For the past two months, my team and I have been working with the involved state agencies, Department of Education, Department of Transportation, State Land Use Commission and the Governor’s office. We’ve met with leaders of the Kīhei Community Association and the newly- formed Kīhei Parents Hui. Today, I’m pleased to announce that last week we submitted to Governor Green our terms for an agreement that would indemnify the County from the conditions imposed by the Land Use Commission. After speaking with the Governor today, he is expected to sign the indemnification this week and the County will then be able to issue the much – awaited temporary certificate of occupancy.
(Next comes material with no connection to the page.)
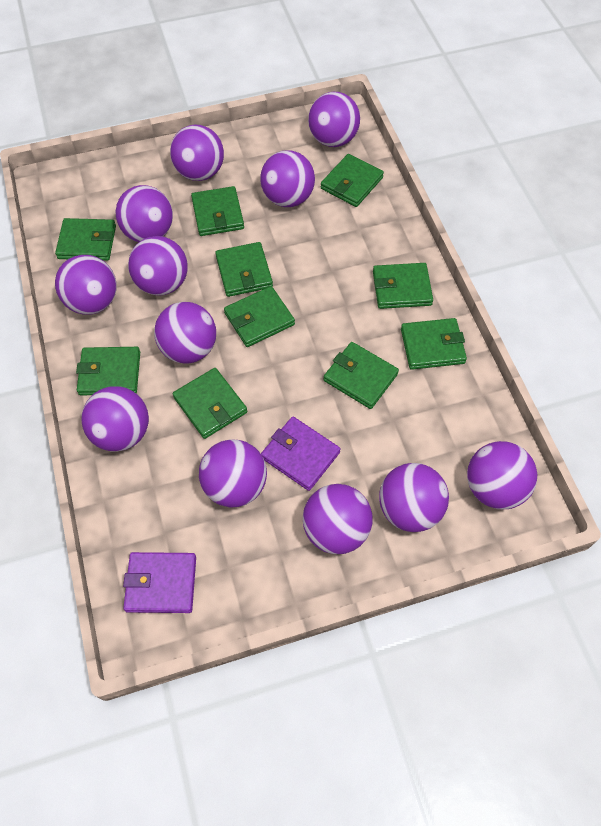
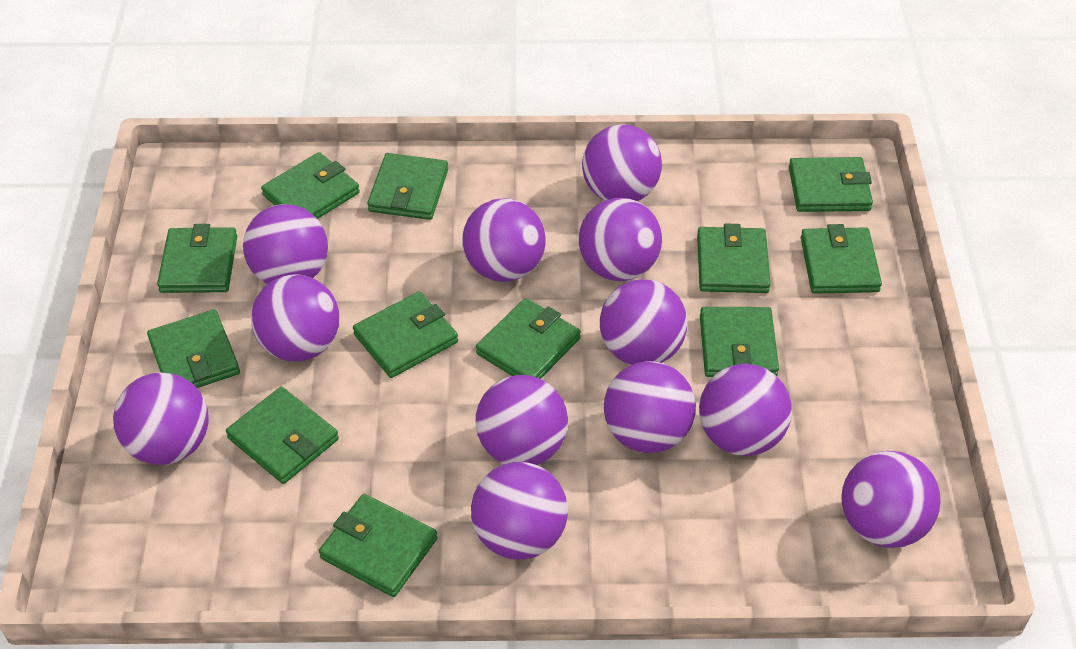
green wallet: 10 -> 12
purple wallet: 2 -> 0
This would allow Kūlanihākoʻi High School – South Maui’s first high school to open its doors to students from their community while at the same time not allowing pedestrian crossing at the now infamous Kīhei Roundabout. The County’s efforts together with those of Senator Angus McKelvey and Representative Terez Amato will now give families of South Maui a way to keep their children closer to home.
Leading government is about being responsible for the safety and overall well-being of our people as a community. The services we provide, the initiatives we put in place and the budget we do those with are tools – important, critical tools, to our most important outcome: the condition of our people. I believe we measure the state of our county by measuring the state of our people.
A Mayor’s job is to set not only the priorities, but the tone of how we choose to interact and treat each other, especially in times of legitimate and passionate disagreement. In our county, our state, and our country, over the last several years, we have witnessed and experienced a division not seen in a very long time. We do not have to accept this. We can, and must do better by working together, side by side. We need to put the unity back into community. It starts with us, and I will be your voice.
Let’s choose respect over retaliation, courtesy over cursing, and friendship over fighting.
In this time of Kipuka, where the land’s hard surface caused by hardships can be seen through the struggles our people face, our most significant opportunity to puka through is to move forward together, to combine our strengths -to Holomua Kākou. Because we are truly stronger together.
Mahalo for Coming and God Bless You All.